Scheffler and Rory McIlroy owned 2025, and while McIlroy carried the emotional pull — finally completing the career Grand Slam after a decade-long chase, then punctuating it with a memorable Ryder Cup win on foreign soil — Scheffler’s relentless excellence ultimately separated him from the field. Six victories. Two majors. And not a single finish outside the top 10 over the final eight months of the season.
Four players were nominated. Realistically, it was a two-man race from the start, and no one was making a serious case for anyone else.
Still, as the dust settles on the PGA TOUR season, one idea keeps lingering: someone else may have “won” 2025.
He didn’t rack up the most trophies. He didn’t dominate headlines week after week. He wasn’t even nominated for Player of the Year. But when you look at where he stood 12 months ago — and where he stands now — it’s hard to argue that anyone had a more transformative season than J.J. Spaun.
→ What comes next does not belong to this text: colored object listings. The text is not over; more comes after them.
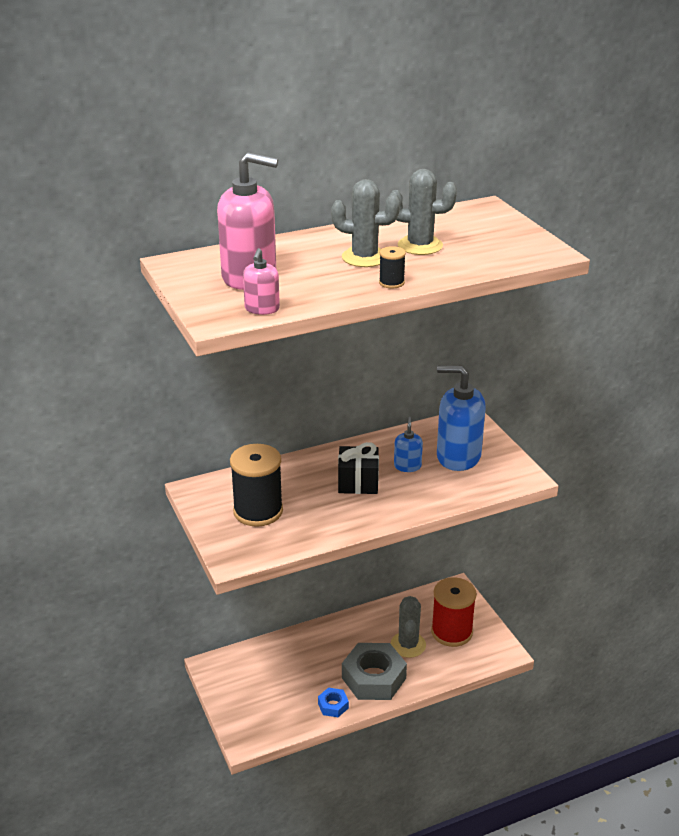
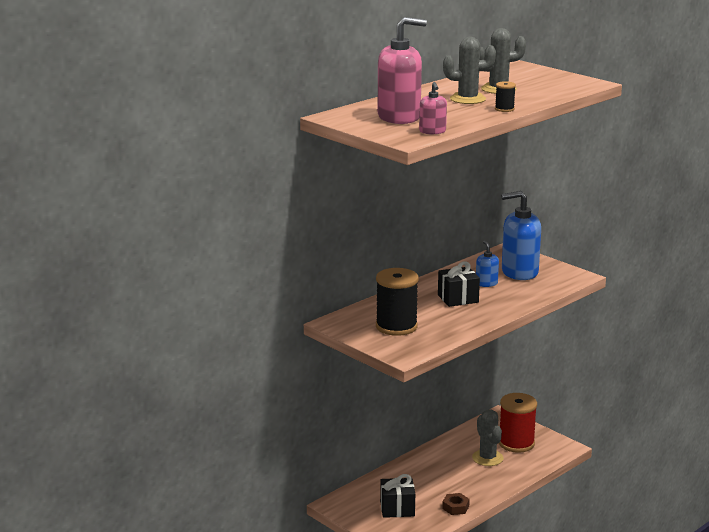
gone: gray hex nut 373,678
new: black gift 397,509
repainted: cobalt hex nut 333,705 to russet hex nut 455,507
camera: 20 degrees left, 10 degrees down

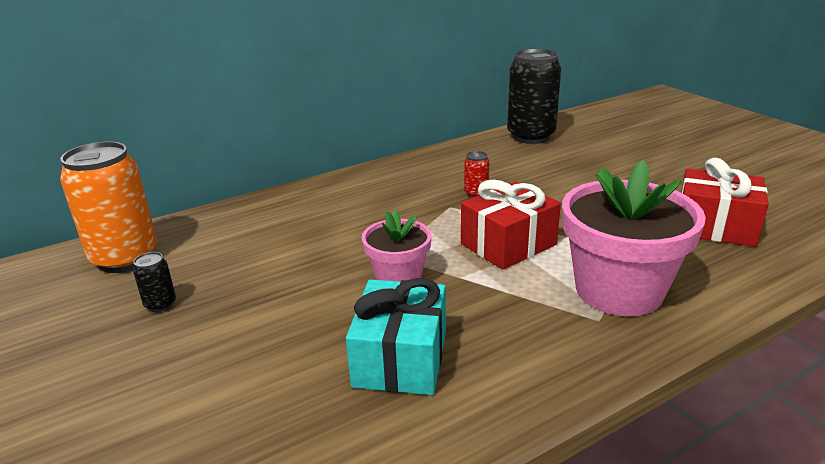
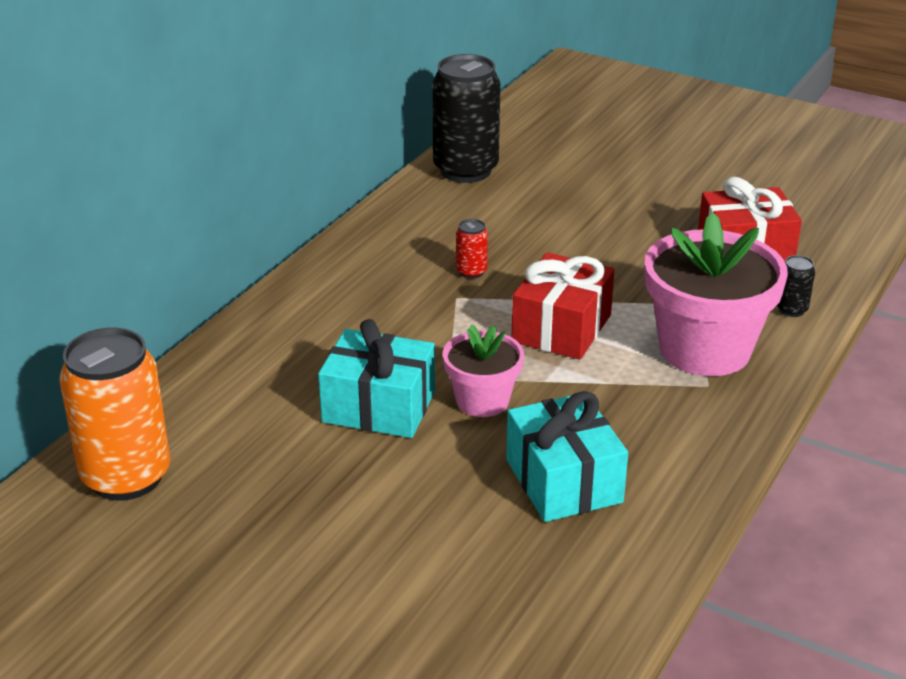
new: turquoise gift 379,407
shifted: black soda can 160,304 to 791,310
camera: 30 degrees left, 5 degrees up

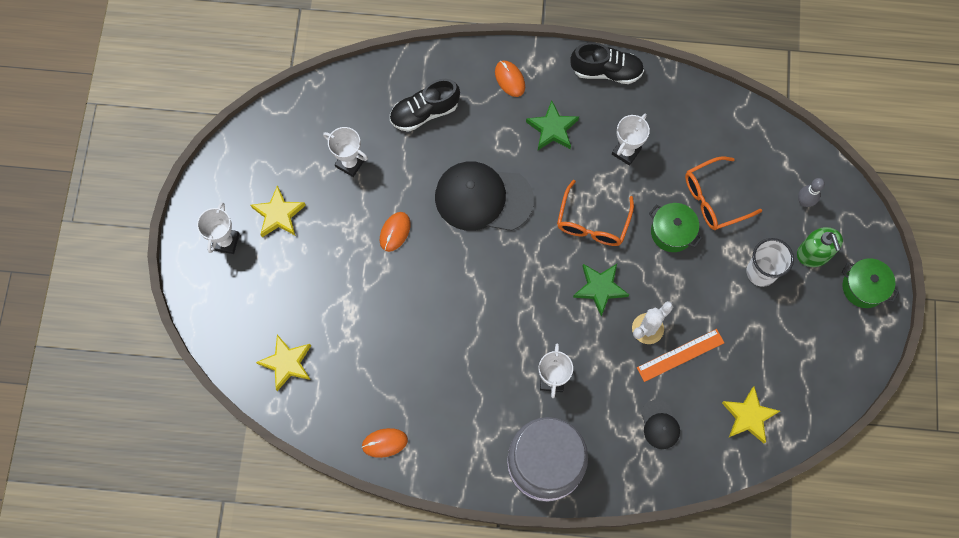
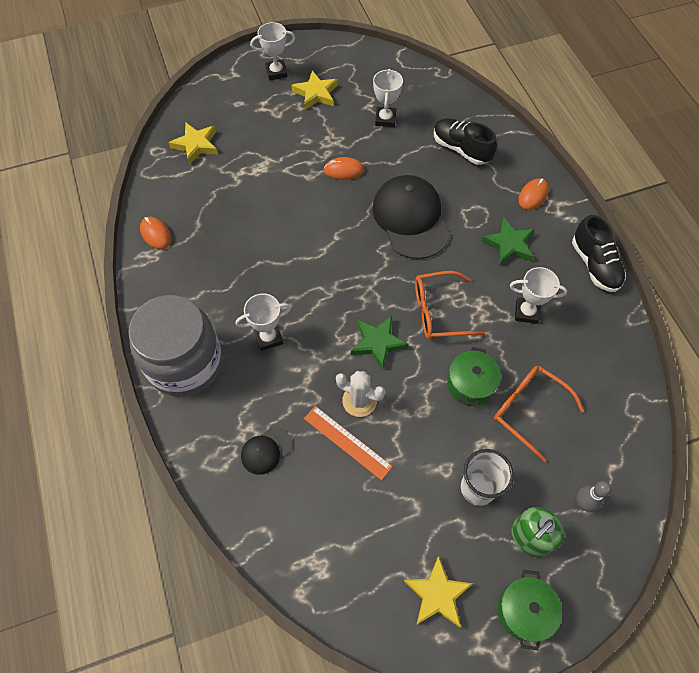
shifted: yellow star 748,416 to 437,594
camera: 65 degrees right, 10 degrees down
A year ago, Spaun was fighting just to keep his TOUR card.
Now? He’s a major champion and a Ryder Cupper.
“Sometimes I forget what I’ve done this year because it’s all been such a blur,” Spaun admitted earlier this month at the Hero World Challenge.
That trip to the Bahamas, for Tiger Woods’ invitational, felt like a snapshot of how dramatically his life has changed. As a kid growing up in Los Angeles, Spaun attended the event when it was held at Sherwood Country Club in Thousand Oaks. By the time he turned pro, the tournament had moved overseas — and qualifying for it was never really within reach.
Last year, during Hero week, Spaun was on vacation in London. This year, he was again on holiday when the event rolled around — only this time, he’d earned the invite and chose to arrive a week late. A trade-off he was more than happy to make.
Scheffler had the most accomplished year.
McIlroy had the most emotionally satisfying one.
Spaun’s was the most impactful.
The 35-year-old earned more than $13 million in 2025, more than half of his total on-course earnings across a 14-year career. He locked up full PGA TOUR status through 2030, secured a decade-long exemption into the US Open as a champion, and enters 2026 firmly on the radar for a Presidents Cup spot after standing out in an otherwise disappointing U.S. showing at Bethpage Black.
In one season, Spaun went from TOUR afterthought to a player no one would be surprised to see win again — and again.
And he hasn’t fully processed any of it.
“I just wanted to keep my card,” Spaun said of his goals entering 2025. “That was it. Give me a card, and you can have all the Hero World Challenges you want. I’d be happy.”
That mindset didn’t last.
“Yes, I was trying to keep my card because I didn’t have much time left,” he said. “But once I did that, I kind of said, ‘Why are you only trying to survive? You want to contend. You want to win.’ You’re not here just to keep your job.”